Recipe for Rating: Predict Food Ratings using ML
Project Overview: Recipe for Rating leverages machine learning models to predict food ratings from user-submitted reviews and associated numeric and categorical data. By preprocessing text, numeric, and categorical features, the project trains multiple models to classify ratings effectively, including advanced two-stage classification strategies to handle dataset bias.
Project source code: https://github.com/Risdorn/Recipe-for-Rating
Objectives
- Predict food ratings accurately using machine learning techniques.

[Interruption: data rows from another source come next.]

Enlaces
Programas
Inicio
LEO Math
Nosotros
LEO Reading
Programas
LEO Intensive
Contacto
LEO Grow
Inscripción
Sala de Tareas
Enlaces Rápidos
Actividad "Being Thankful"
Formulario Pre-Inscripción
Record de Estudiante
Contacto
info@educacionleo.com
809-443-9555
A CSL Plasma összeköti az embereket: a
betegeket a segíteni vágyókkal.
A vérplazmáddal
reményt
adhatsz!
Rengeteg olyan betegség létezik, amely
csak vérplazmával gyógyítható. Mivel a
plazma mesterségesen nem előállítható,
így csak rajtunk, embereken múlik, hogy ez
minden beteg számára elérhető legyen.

- Preprocess numeric, categorical, and text features for optimal model performance.
- Compare multiple models and identify the best approach for imbalanced datasets.
Features
-
Data Preprocessing:
- Numeric features scaled using StandardScaler.

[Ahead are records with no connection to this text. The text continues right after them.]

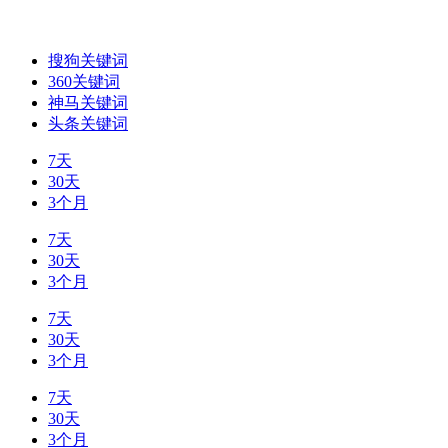
搜狗关键词
360关键词
神马关键词
头条关键词
7天
30天
3个月
7天
30天
3个月
7天
30天
3个月
7天
30天
3个月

- Categorical features encoded with OneHotEncoder.
- Text reviews transformed with TfidfVectorizer.
-
Model Training:
- Logistic Regression, Random Forest, SVM, KNN, AdaBoost, Balanced Bagging, and MLP classifiers.
- Pipelines for each model combining preprocessing and training steps.
-
Two-Stage Classification:
- Stage 1: Distinguish rating 5 from all others.
- Stage 2: Classify remaining ratings (0–4).
-
Evaluation & Comparison:
- Accuracy, precision, recall, and F1-score metrics.
- Randomized Search for hyperparameter tuning of selected models.
Technology Stack
- Language: Python
- Libraries: Scikit-learn, PyCaret, Pandas, NumPy, TfidfVectorizer
- Tools: Jupyter Notebook for experimentation, training, and visualization
Outcome
Recipe for Rating successfully predicted food ratings from a highly imbalanced dataset, achieving top Kaggle performance (score 0.78288). The two-stage classification approach improved prediction accuracy for minority classes, and comprehensive evaluation across multiple models provided insights into optimal preprocessing and model selection strategies.